The tube plate of a creel for a cheese-producing textile machine is generally used to center the cheese tube within the creel and to assist the holding of the cheese tube by tension against the creel arm as the cheese is formed by winding yarn about the tube. Various conventional tube plates are known and described in the prior art.
For example, a tube plate as shown and described in German Patent No. DE 43 43 866 A1 comprises a cylindrical centering attachment whose greatest outside diameter is somewhat smaller than the smallest inside diameter of the tube. The cheese tube is fixed in the creel substantially via its lateral edges between radially projecting contact surfaces of the tube plate. That is, there is generally a little play between the inside diameter of the tube and the outside diameter of the centering attachment of the tube plate.

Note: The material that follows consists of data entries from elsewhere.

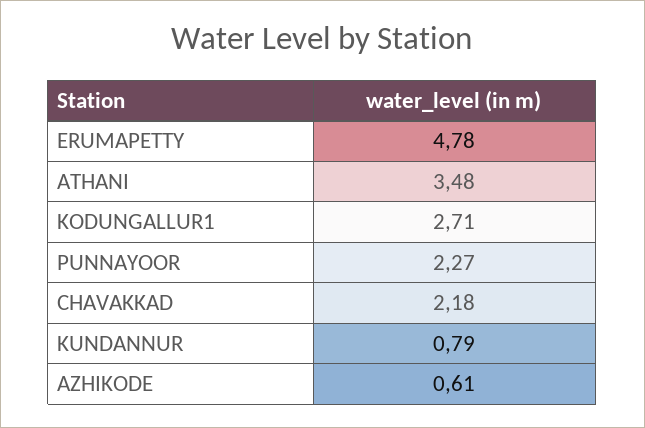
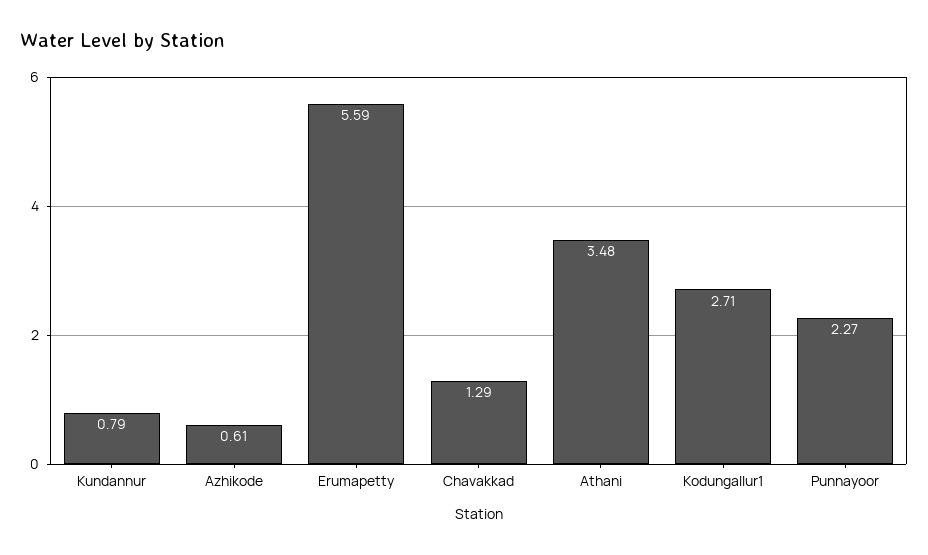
  {
-   "ERUMAPETTY": 4.78,
+   "ERUMAPETTY": 5.59,
    "ATHANI": 3.48,
    "KODUNGALLUR1": 2.71,
    "PUNNAYOOR": 2.27,
-   "CHAVAKKAD": 2.18,
+   "CHAVAKKAD": 1.29,
    "KUNDANNUR": 0.79,
    "AZHIKODE": 0.61
  }

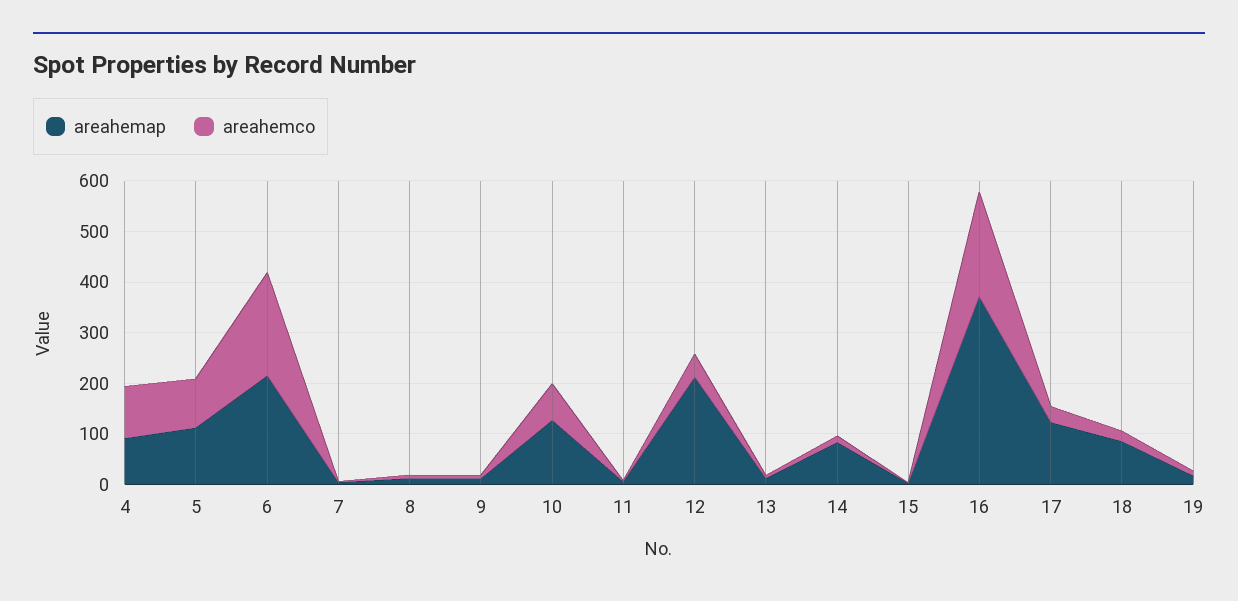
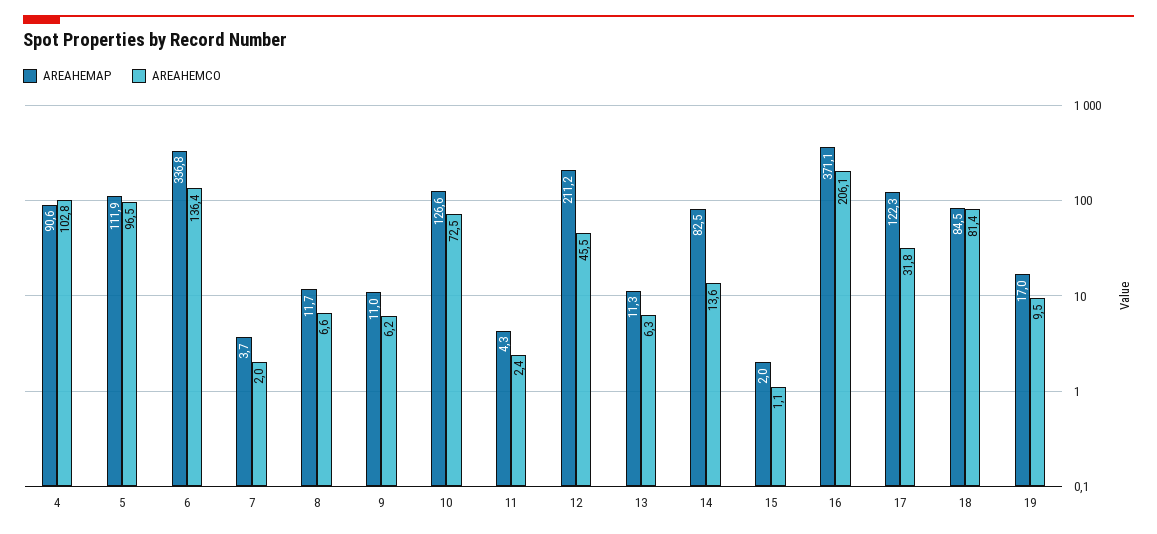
  {
    "areahemap": {
      "4": 90.6,
      "5": 111.9,
-     "6": 220,
+     "6": 336.8,
      "7": 3.7,
      "8": 11.7,
      "9": 11,
      "10": 126.6,
      "11": 4.3,
      "12": 211.2,
      "13": 11.3,
      "14": 82.5,
      "15": 2,
      "16": 371.1,
      "17": 122.3,
      "18": 84.5,
      "19": 17
    },
    "areahemco": {
      "4": 102.8,
      "5": 96.5,
-     "6": 200,
+     "6": 136.4,
      "7": 2,
      "8": 6.6,
      "9": 6.2,
      "10": 72.5,
      "11": 2.4,
      "12": 45.5,
      "13": 6.3,
      "14": 13.6,
      "15": 1.1,
      "16": 206.1,
      "17": 31.8,
-     "18": 20,
+     "18": 81.4,
      "19": 9.5
    }
  }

This tolerance-conditioned play between tube plate and tube does have advantages if, as described in German Published Patent Application No. DE 101 39 072.6, a new yarn is to be fixed between the tube plate and a lateral edge of the tube during the restarting of spinning at a workstation and the tube plate is slightly tilted so that, using a so-called tube-plate opener of a service unit, a yarn strand can be fixed in the resulting slot. However, such tube plates, because they are supported in an oscillating manner, also have some not insignificant disadvantages that become evident during the winding process.
During the winding process, for example, the tube plate rotates constantly relative to the tube, which results in, among other things, a distinct wearing of the tube plate and, occasionally, the fixed yarn wearing through, with the possible consequence that the yarn reserve unwinds. Moreover, the play between tube and tube plate hinders the transmission of bobbin oscillations onto the creel, which oscillations are then often defectively absorbed by the oscillation damper of the creel, creating bobbins of a poorer quality.
Play between the tube and the centering attachment of the tube plate also has a particularly negative effect in the production of cheeses wherein the exact bobbin speed must be ascertained, such as in stepped precision winding, wherein the quality of the yarn package is determined by the performance of the winding head computer. The bobbin speed can be determined rather simply using a Hall effect sensor on the creel and one or several magnets on the tube plate, provided, however, that the tube plate rotates exactly at the speed of the bobbin. This condition requires that there be no slip between the tube plate and the cheese tube.
The disadvantages described above can be avoided to a great extent by using a tube plate like the one described, for example, in German Patent No. DE 38 37 337 C2. This tube plate comprises conical tube receptacles whose large outside diameter is distinctly larger than the inside diameter of the tubes. In such an arrangement the tube is centered and fixed directly by the conical tube receptacles.
However, such tube plates are disadvantageous when a spinning restart is to be made at a workstation according to the method described in German Published Patent Application No. DE 101 39 072.6. These known tube plates are particularly unsuitable for fixing the new yarn between the lateral edge of the tube and between the tube plate since such a tube plate, when it is designed for an oscillating motion and is tilted in order to allow the yarn end to be clamped, is subsequently no longer securely aligned with the axis of rotation of the tube. Rather, such a tube plate results subsequently in a wobbling motion when winding on a yarn. Therefore, the tube plates according to German Patent No. DE 38 37 337 C2 have spiral grooves for fixing a new yarn, which grooves, in theory, draw the yarn under the tube and fix it there. However, this method is unreliable in practice.